BRUTE, THE

 

BRUTE, THE (EL BRUTO)

(director/writer: Luis Bunuel; screenwriter: Luis Alcoriza; cinematographer: Augustin Jimenez; editor: Jorge Bustos; cast: Pedro Armendariz (The Brute), Katy Jurado (Mistress of Landlord), Rosita Arenas (Rosita), Andres Soler (Landlord); Runtime: 83; Internacione Cinematografica; 1953-Mex.)

“One of the excellent early films Buñuel made while in Mexico.”

Reviewed by Dennis Schwartz

One of the excellent early films Buñuel made while in Mexico. He tells the story of an impoverished people, living a day to day existence, who are being forced out of their housing because their landlord (Soler) wants to build a new house on that site for himself and his mistress (Jurado).

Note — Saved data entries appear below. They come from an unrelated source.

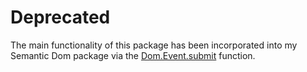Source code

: # Deprecated

The main functionality of this package has been incorporated into my
Semantic Dom package via the
[Dom.Event.submit](http://package.elm-lang.org/packages/danielnarey/elm-semantic-dom/latest/Dom-Event#submit)
function.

The tenants refuse to leave peacefully, so the landlord upon the urging of Jurado gets an enforcer (Pedro), known as El Bruto, who works for him in his slaughterhouse, to get rid of the tenants’ four ringleaders.

El Bruto hits the father of Rosita, one of the ringleaders, and kills him unintentionally. This precipitates the other tenants to go after El Bruto, which results in someone sticking a nail into his shoulder. El Bruto bursts into one of the landlord’s apartments and has the attractive Rosita remove the nail from him. He falls in love with her, and the focus of the film now becomes on how the stupid El Bruto comes to recognize who his real enemies are. This is tough for him to do because the landlord has always treated him like a son. But El Bruto soon learns that the landlord had an affair with his mother who once worked for him as a maid, and that the landlord is really his father. El Bruto also learns that the landlord does not like his bastard son.

When El Bruto moves into the landlord’s house and begins to work for him as a butcher and enforcer, Jurado falls passionately in love with The Brute. She can’t let go of him. So when she finds out that he is now living with Rosita, she tells Rosita that he killed her father. She also tells the landlord that El Bruto ravaged her, which enrages the jealous Soler into trying to kill El Bruto. This fails, and the landlord is killed. But now the police close in on him. The tenants are happy because they will no longer be evicted. But the focus of the film is on how El Bruto slowly changed his thinking process. The images remain very powerful in this politically savvy film.